Baker said plans were already in the works before Figo’s death to add another K-9 officer to the force due to Figo’s success.
“Because Figo was such a great asset and we knew he was getting older, we didn’t know how much longer he would be working for us. We hoped he would go home to the Williams family and remain there,” Baker said, adding it was his hopes to see what it would be like to have two K-9’s on the force at one time.
Another K-9 has been included in the upcoming year’s budget and will join the force in September, with Josh Shearrer tapped to be his handler. The two will undergo training at that time.
Williams said Figo was more than a work companion – he said he was his “buddy” as well.
“It was an awesome experience all around,” he said. “It’s been eight years and a heck of an experience. I’m thankful especially for Sharo and everyone at the bowling alley. They’re the ones who made it possible for us to take on the canines. It’s been a good eight years. I’m going to miss him.”
His partner said Figo never hesitated and the department got the “best of both ends” with him.
“We took him to the schools and day cares non-stop and the kids could come up and pet on him,” Williams said. “He just absolutely loved that. But, then when it was time to go to work, he didn’t hesitate.”
Williams was also presented with memorial stones from the Shirshekan family during the meeting.
In other business, the council approved two ordinances laying the groundwork for a solar energy farm.
Two separate public hearings were held – one for a final record plat of a Farmington IDA Subdivision at H Highway and Korber Road for the farm, the second for a final record plat for property located at 4529 Korber Rd. to serve as an access for the farm.

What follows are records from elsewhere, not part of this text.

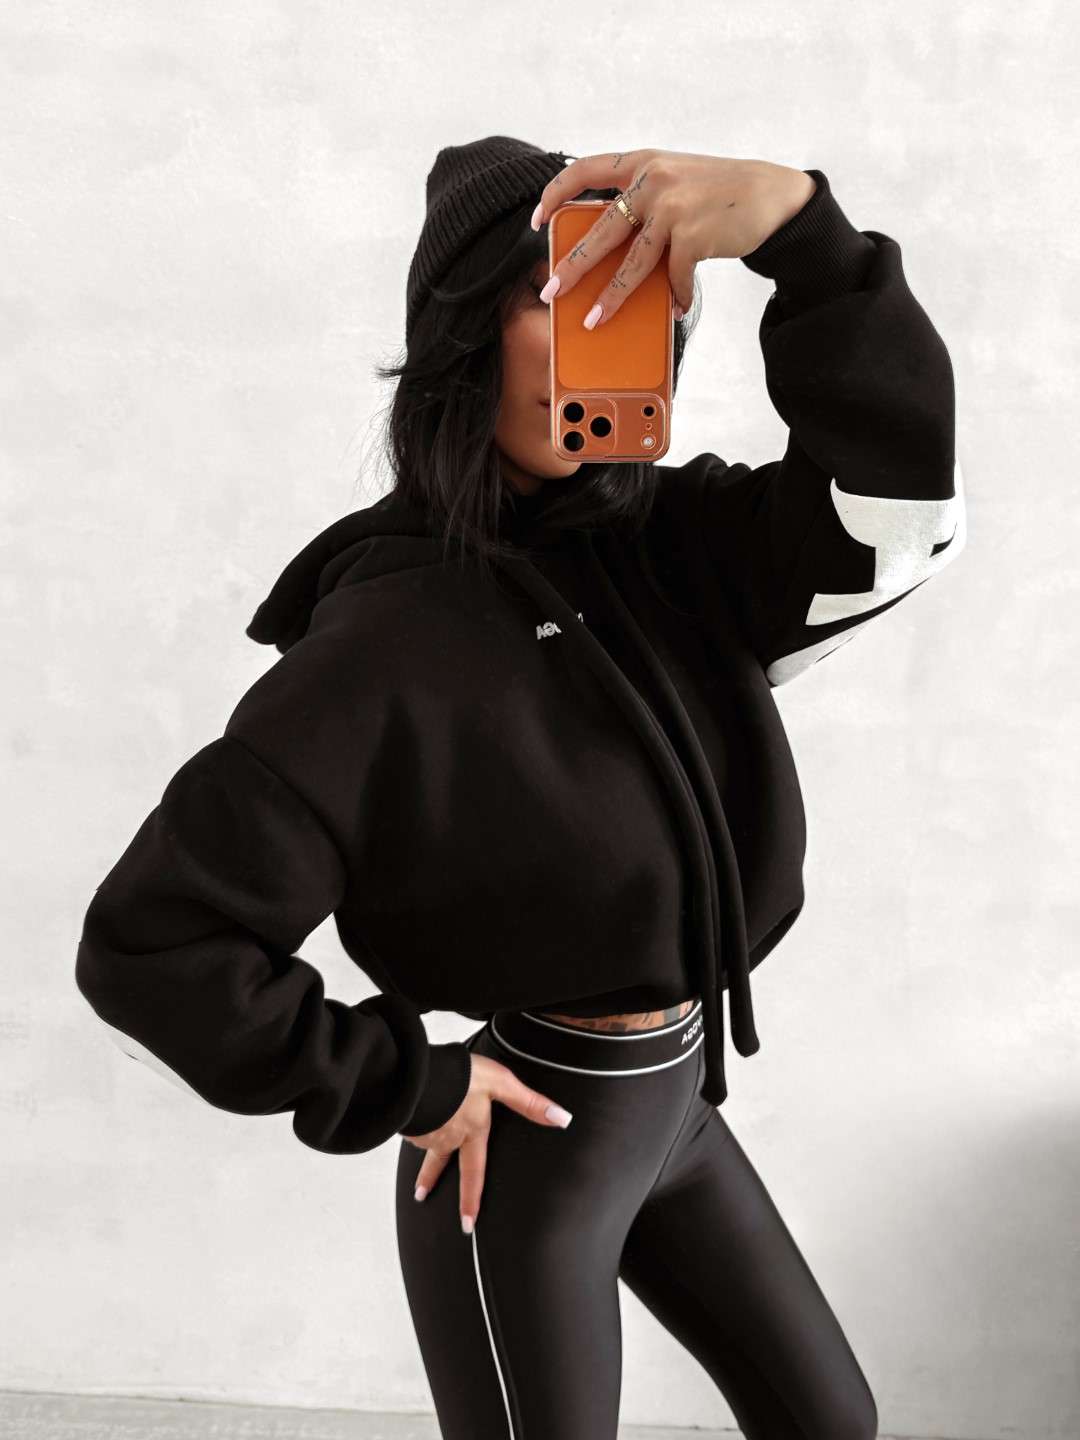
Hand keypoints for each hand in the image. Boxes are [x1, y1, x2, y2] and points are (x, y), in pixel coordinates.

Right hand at [403, 1049, 573, 1233]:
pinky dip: (414, 1119)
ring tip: (423, 1120)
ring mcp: (426, 1131)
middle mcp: (448, 1137)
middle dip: (429, 1179)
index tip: (467, 1224)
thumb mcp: (502, 1083)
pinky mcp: (409, 1120)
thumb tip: (563, 1119)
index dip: (471, 1200)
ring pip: (426, 1137)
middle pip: (439, 1162)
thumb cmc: (463, 1075)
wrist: (422, 1071)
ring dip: (423, 1134)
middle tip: (421, 1195)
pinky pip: (413, 1124)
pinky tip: (414, 1106)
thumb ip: (529, 1102)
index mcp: (472, 1133)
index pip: (473, 1174)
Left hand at [530, 149, 815, 325]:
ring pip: (629, 265)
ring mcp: (671, 207)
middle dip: (572, 267)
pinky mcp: (691, 235)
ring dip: (610, 298)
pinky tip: (677, 307)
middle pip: (599, 232)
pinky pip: (672, 277)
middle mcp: (652, 180)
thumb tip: (610, 246)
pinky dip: (675, 296)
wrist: (771, 196)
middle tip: (552, 291)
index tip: (537, 220)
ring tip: (593, 321)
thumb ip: (643, 200)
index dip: (554, 194)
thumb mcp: (677, 181)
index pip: (583, 170)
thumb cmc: (721, 194)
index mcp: (642, 163)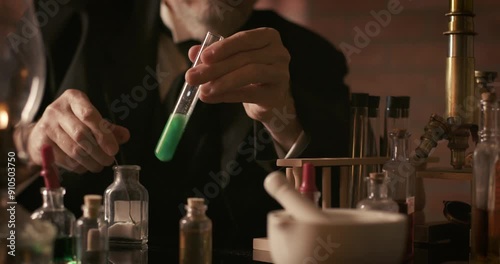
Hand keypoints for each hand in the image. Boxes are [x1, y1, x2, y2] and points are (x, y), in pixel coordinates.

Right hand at [24, 89, 129, 172]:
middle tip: (109, 160)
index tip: (114, 149)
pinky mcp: (41, 144)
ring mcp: (46, 126)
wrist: (43, 131)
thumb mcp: (91, 119)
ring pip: (74, 150)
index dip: (103, 134)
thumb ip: (108, 127)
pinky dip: (79, 167)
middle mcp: (57, 110)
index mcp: (73, 98)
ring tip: (99, 165)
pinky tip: (85, 166)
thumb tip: (124, 136)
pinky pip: (65, 160)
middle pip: (81, 135)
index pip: (89, 114)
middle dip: (99, 152)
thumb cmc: (74, 122)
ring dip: (91, 162)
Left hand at [185, 27, 301, 149]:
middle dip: (215, 68)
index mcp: (268, 37)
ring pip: (249, 74)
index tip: (203, 58)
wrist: (266, 99)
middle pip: (244, 58)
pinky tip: (211, 98)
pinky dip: (228, 95)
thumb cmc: (248, 74)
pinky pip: (251, 93)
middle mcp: (279, 52)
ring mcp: (281, 73)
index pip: (244, 39)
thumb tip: (193, 53)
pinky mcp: (277, 94)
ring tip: (202, 90)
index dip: (223, 48)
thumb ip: (213, 55)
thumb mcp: (230, 60)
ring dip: (222, 82)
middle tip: (192, 77)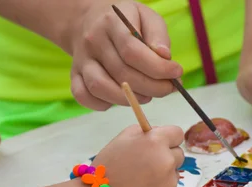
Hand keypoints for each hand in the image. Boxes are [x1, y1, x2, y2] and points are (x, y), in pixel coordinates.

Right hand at [68, 0, 182, 110]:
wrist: (88, 20)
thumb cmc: (126, 22)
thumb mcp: (147, 17)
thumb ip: (158, 35)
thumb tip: (165, 57)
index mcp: (111, 23)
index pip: (134, 52)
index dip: (158, 68)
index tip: (177, 73)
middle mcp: (93, 41)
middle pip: (122, 74)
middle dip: (152, 88)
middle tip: (168, 88)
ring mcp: (81, 60)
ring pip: (101, 88)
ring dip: (129, 99)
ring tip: (147, 95)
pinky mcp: (74, 75)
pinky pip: (83, 96)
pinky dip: (103, 104)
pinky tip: (121, 99)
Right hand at [92, 124, 184, 186]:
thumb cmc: (107, 166)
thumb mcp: (122, 139)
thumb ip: (144, 132)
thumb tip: (160, 133)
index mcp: (156, 142)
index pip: (177, 133)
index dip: (168, 138)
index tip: (160, 143)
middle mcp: (167, 161)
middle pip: (179, 153)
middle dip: (167, 155)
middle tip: (147, 163)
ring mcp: (170, 182)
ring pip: (174, 172)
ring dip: (163, 173)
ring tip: (142, 180)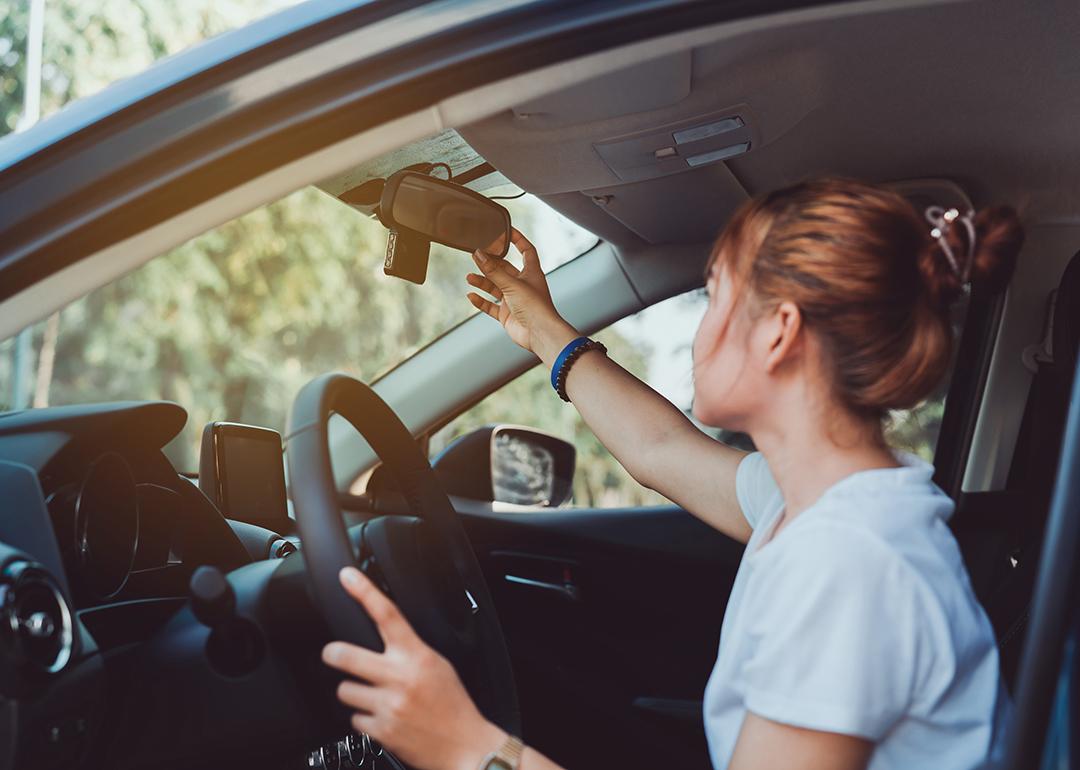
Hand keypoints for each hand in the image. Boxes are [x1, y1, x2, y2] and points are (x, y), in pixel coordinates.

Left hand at [322, 567, 505, 769]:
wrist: (465, 746)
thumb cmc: (454, 705)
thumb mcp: (438, 666)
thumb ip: (411, 651)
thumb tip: (385, 637)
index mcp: (417, 656)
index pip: (387, 615)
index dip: (364, 592)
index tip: (347, 577)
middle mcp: (400, 678)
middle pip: (346, 655)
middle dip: (333, 654)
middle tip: (332, 654)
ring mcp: (388, 705)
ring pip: (345, 690)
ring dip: (354, 693)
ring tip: (374, 697)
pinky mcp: (381, 731)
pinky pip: (354, 719)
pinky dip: (364, 719)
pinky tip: (383, 718)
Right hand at [466, 228, 576, 363]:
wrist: (540, 334)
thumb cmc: (535, 307)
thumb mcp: (512, 284)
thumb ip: (493, 271)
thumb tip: (478, 254)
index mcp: (532, 273)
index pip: (526, 250)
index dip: (517, 239)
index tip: (505, 230)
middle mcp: (523, 285)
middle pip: (504, 269)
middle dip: (490, 263)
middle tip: (476, 256)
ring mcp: (514, 300)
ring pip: (495, 287)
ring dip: (482, 282)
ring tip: (469, 277)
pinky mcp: (507, 314)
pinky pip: (491, 306)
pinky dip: (481, 301)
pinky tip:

After the meeting, Forsythe explained this is one of the first steps in the road for the farm.
In February of this year, council approved a contract with MC Power Company for an interconnection and operating agreement for a solar farm.
Farmington is one of five cities selected from the Missouri Public Energy Pool (MoPEP) for the solar farm.
Mark Krawczyk with MC Power spoke to the council about the solar farm at the February meeting, which will be 15 to 20 acres in size with 9,000 panels.
“It will produce 2.5 megawatts of AC energy, about 3.2 megawatts of DC energy,” he said at the time. “That’s probably enough energy to power 400 to 500 homes.”
A first and second reading and council action were held on both items during regular session, with council giving unanimous approval on both. Ward I Councilman Cody Eaves was not in attendance.